Applying action mask for DQNTrainer with 'hiddens' a non-empty list doesn't work

How severe does this issue affect your experience of using Ray?

  • High: It blocks me to complete my task.

I use

  • Python 3.9
  • Ray 1.13
  • Windows 10

I have a custom model class that inherits from TorchModelV2. This is not the full code. I have abstracted away the irrelevant parts and only highlighted the relevant ones.

from ray.rllib.utils.torch_utils import FLOAT_MIN

class CustomNetwork(TorchModelV2, nn.Module):
    def __init__(self,
                 obs_space: gym.spaces.Space,
                 action_space: gym.spaces.Space,
                 num_outputs: int,
                 model_config: ModelConfigDict,
                 name: str):
        TorchModelV2.__init__(self, obs_space, action_space, num_outputs, model_config, name)  # TorchModelV2 is just a container and doesn't really do anything. Therefore, we need nn.Module to have a real neural network.
        # some code ...
        self.model = nn.Sequential(..)

    def forward(self,
                input_dict: Dict[str, TensorType],
                state: List[TensorType],
                seq_lens: TensorType) -> (TensorType, List[TensorType]):
        obs = input_dict["obs"]
        model_input = obs['model_input']
        action_mask = obs['action_mask']
        q_values = self.model(model_input)
        q_values.masked_fill_(action_mask == 0, FLOAT_MIN)
        return q_values

Then when using the DQNTrainer in tune there is a wrapper class DQNTorchModel that goes around it.

from ray.rllib.agents.dqn.dqn import DEFAULT_CONFIG as DQN_DEFAULT_CONFIG, DQNTrainer
from ray.rllib.models import ModelCatalog
config = DQN_DEFAULT_CONFIG.copy()
# A lot of other parameters ... 
# Then the relevant parameters
network_name = 'CustomNetwork'
ModelCatalog.register_custom_model(network_name, CustomNetwork)
config['model'] = {"custom_model": network_name}
config['hiddens'] = [32], ...)

This wrapper class gives an error because it makes an extra layer after the model_output and does a forward pass with this. And then some values are already set to FLOAT_MIN so this makes sense to me.

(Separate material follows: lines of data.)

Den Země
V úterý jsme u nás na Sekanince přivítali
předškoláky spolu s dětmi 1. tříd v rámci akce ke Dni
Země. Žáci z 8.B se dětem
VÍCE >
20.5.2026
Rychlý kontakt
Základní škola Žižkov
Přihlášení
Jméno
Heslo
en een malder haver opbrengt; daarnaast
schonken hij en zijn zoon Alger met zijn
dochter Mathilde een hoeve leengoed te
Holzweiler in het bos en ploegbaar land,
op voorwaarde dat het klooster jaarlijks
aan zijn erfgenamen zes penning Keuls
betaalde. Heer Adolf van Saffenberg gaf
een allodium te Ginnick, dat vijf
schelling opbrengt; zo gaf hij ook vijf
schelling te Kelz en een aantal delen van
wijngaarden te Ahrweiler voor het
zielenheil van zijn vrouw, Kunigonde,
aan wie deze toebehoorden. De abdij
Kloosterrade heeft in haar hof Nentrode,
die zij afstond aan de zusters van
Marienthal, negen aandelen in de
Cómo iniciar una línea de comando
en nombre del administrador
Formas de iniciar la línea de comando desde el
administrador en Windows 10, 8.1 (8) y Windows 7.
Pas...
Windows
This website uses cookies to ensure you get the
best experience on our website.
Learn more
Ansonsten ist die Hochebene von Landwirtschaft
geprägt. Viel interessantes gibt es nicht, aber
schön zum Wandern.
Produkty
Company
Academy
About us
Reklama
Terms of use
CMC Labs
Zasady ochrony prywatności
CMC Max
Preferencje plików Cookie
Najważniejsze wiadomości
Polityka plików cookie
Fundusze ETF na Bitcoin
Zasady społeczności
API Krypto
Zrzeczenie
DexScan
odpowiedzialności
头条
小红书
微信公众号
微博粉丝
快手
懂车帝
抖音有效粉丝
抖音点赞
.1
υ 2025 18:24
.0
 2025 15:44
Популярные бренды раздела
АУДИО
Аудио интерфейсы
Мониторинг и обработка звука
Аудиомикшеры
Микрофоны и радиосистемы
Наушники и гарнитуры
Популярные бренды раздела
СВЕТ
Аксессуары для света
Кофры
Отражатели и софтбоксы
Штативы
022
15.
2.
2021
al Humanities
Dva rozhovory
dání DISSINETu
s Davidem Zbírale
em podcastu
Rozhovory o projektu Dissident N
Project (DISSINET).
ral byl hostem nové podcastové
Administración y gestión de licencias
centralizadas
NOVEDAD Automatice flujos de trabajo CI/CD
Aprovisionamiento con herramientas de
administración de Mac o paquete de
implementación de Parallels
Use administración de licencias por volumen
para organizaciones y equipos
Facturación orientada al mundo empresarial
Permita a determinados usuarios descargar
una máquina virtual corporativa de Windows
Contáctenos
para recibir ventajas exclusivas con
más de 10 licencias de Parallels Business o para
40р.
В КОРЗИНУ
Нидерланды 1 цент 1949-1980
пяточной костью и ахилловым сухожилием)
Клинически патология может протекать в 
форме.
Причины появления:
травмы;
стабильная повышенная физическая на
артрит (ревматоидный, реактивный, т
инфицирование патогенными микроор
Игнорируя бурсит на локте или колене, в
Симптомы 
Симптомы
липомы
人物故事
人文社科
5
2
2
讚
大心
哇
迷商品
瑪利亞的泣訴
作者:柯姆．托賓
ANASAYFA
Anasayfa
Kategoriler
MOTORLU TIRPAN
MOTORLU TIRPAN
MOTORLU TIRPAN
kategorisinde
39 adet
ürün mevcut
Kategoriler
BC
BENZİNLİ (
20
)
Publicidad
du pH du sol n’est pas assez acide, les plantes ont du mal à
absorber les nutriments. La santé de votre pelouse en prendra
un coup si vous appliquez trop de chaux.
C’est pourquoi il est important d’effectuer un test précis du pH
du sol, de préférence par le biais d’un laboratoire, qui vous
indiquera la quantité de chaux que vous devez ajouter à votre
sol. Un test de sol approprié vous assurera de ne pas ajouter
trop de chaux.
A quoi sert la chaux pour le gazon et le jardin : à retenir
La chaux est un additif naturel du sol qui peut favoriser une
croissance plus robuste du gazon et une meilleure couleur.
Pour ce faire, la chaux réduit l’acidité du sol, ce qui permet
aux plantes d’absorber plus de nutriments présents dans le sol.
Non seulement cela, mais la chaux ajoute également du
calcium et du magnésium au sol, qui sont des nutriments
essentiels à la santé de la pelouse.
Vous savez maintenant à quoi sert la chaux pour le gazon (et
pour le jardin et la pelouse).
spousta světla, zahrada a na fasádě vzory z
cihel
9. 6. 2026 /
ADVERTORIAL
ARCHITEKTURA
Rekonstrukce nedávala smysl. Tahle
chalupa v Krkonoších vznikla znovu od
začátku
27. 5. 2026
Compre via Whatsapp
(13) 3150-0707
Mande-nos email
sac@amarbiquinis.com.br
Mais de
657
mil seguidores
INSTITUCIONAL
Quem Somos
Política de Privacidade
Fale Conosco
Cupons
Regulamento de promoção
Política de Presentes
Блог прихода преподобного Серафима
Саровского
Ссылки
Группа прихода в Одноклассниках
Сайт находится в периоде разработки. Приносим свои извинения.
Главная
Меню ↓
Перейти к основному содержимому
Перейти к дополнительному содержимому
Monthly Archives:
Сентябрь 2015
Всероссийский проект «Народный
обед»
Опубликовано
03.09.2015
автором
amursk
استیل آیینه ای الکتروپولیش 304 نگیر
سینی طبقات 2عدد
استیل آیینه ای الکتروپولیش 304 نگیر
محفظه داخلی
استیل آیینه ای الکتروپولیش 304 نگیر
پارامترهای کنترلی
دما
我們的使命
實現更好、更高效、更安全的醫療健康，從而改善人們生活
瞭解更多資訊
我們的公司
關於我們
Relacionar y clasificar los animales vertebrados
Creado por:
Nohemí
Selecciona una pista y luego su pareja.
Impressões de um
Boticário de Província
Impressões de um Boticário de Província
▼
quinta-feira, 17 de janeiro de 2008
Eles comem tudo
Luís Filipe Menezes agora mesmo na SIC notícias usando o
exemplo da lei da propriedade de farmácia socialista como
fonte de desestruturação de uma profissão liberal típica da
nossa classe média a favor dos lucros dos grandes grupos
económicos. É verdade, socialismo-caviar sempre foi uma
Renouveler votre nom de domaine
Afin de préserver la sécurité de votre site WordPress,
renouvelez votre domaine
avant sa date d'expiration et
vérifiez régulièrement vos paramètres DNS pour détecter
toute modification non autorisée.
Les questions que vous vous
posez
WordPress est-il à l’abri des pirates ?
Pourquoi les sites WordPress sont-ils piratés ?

# This code is Ray source code and can be found in
class DQNTorchModel(TorchModelV2, nn.Module):

    def __init__(...): 
    def get_q_value_distributions(self, model_out):
        action_scores = self.advantage_module(model_out)
        return action_scores, logits, logits

How I was planning to fix this: If I just overwrite the DQNTorchModel and the get_q_value_distributions function then I can apply the action mask after the action_scores and remove it from my def forward function.
Problem: I don’t have access to the action mask in the get_q_ value_distributions function.

Question: Given this case, how would I apply an action mask after the action_scores?